Result = [1.5708019 1.4692883] 

CPU times: user 1.67 s, sys: 1.54 s, total: 3.21 s
Wall time: 4.28 s
np.max(np.abs(e(p, A, b, c)))
0.0

The result is very accurate.

With the larger overhead, the speed is not better than the optimized scipy function.

However, things will change when we move to higher dimensional problems.

8.4.2. A High-Dimensional Problem

Our next step is to investigate a large market with 5,000 goods.

To handle this large problem we will use Google JAX.

The excess demand function is essentially the same, but now the matrix \(A\) is \(5000 \times 5000\) and the parameter vectors \(b\) and \(c\) are \(5000 \times 1\).

dim = 5_000
np.random.seed(123)

# Create a random matrix A and normalize the rows to sum to one
A = np.random.rand(dim, dim)
A = jnp.asarray(A)
s = jnp.sum(A, axis=0)
A = A / s

# Set up b and c
b = jnp.ones(dim)
c = jnp.ones(dim)

Here is essentially the same demand function we applied before, but now using jax.numpy for the calculations.

def e(p, A, b, c):
    return jnp.exp(- jnp.dot(A, p)) + c - b * jnp.sqrt(p)

Here’s our initial condition

init_p = jnp.ones(dim)

By leveraging the power of Newton’s method, JAX accelerated linear algebra, automatic differentiation, and a GPU, we obtain a relatively small error for this very large problem in just a few seconds:

%%time
p = newton(lambda p: e(p, A, b, c), init_p).block_until_ready()
iteration 1, error = 29.97755
iteration 2, error = 5.09284
iteration 3, error = 0.10971
iteration 4, error = 0.00005
iteration 5, error = 0.00001
iteration 6, error = 0.00001

Result = [1.501596  1.4990965 1.4964366 ... 1.4844416 1.490006  1.4991018] 
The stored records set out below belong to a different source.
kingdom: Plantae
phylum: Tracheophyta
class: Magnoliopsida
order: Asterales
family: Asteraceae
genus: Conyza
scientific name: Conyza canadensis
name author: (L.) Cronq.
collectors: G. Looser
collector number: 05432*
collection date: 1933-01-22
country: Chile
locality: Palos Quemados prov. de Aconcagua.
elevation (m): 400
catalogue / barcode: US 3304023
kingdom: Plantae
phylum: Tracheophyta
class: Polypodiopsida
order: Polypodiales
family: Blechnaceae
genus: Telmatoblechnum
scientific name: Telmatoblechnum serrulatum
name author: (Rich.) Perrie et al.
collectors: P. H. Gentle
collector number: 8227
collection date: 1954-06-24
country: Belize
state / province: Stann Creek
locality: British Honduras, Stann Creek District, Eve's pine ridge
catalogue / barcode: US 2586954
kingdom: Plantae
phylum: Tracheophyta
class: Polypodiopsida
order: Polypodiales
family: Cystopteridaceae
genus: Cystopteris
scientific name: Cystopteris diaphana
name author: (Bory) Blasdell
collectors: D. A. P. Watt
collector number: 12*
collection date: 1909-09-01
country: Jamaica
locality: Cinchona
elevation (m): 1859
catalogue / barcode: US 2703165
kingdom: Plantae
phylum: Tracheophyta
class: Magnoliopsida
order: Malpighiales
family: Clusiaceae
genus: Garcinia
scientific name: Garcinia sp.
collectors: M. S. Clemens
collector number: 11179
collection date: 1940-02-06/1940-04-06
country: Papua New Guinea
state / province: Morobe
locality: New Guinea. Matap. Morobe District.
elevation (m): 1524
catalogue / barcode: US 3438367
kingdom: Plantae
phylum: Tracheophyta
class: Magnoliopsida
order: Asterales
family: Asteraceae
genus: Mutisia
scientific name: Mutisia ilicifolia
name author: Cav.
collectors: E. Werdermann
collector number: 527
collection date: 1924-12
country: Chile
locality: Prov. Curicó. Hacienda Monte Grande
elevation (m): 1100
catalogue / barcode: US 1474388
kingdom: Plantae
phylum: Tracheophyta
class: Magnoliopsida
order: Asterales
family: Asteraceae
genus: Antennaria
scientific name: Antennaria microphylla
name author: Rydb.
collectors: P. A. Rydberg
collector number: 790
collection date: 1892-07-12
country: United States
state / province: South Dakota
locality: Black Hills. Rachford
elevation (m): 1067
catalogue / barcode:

CPU times: user 7.56 s, sys: 2.19 s, total: 9.76 s
Wall time: 6.43 s
np.max(np.abs(e(p, A, b, c)))
2.3841858e-07

With the same tolerance, SciPy’s root function takes much longer to run, even with the Jacobian supplied.

%%time
solution = root(lambda p: e(p, A, b, c),
                init_p, 
                jac=lambda p: jax.jacobian(e)(p, A, b, c), 
                method='hybr',
                tol=1e-5)
CPU times: user 2min 26s, sys: 0 ns, total: 2min 26s
Wall time: 2min 26s
p = solution.x
np.max(np.abs(e(p, A, b, c)))
9.536743e-07

The result is also less accurate.

8.5. Exercises

Exercise 8.1

Consider a three-dimensional extension of the Solow fixed point problem with

\[\begin{split} A = \begin{pmatrix} 2 & 3 & 3 \\ 2 & 4 & 2 \\ 1 & 5 & 1 \\ \end{pmatrix}, \quad s = 0.2, \quad α = 0.5, \quad δ = 0.8 \end{split}\]

As before the law of motion is

\[ k_{t+1} = g(k_t) \quad \text{where} \quad g(k) := sAk^\alpha + (1-\delta) k\]

However \(k_t\) is now a \(3 \times 1\) vector.

Solve for the fixed point using Newton’s method with the following initial values:

\[\begin{split} \begin{aligned} k1_{0} &= (1, 1, 1) \\ k2_{0} &= (3, 5, 5) \\ k3_{0} &= (50, 50, 50) \end{aligned} \end{split}\]

Exercise 8.2

In this exercise, let’s try different initial values and check how Newton’s method responds to different starting points.

Let’s define a three-good problem with the following default values:

\[\begin{split} A = \begin{pmatrix} 0.2 & 0.1 & 0.7 \\ 0.3 & 0.2 & 0.5 \\ 0.1 & 0.8 & 0.1 \\ \end{pmatrix}, \qquad b = \begin{pmatrix} 1 \\ 1 \\ 1 \end{pmatrix} \qquad \text{and} \qquad c = \begin{pmatrix} 1 \\ 1 \\ 1 \end{pmatrix} \end{split}\]

For this exercise, use the following extreme price vectors as initial values:

\[\begin{split}\begin{aligned} p1_{0} &= (5, 5, 5) \\ p2_{0} &= (1, 1, 1) \\ p3_{0} &= (4.5, 0.1, 4) \end{aligned} \end{split}\]

Set the tolerance to \(0.0\) for more accurate output.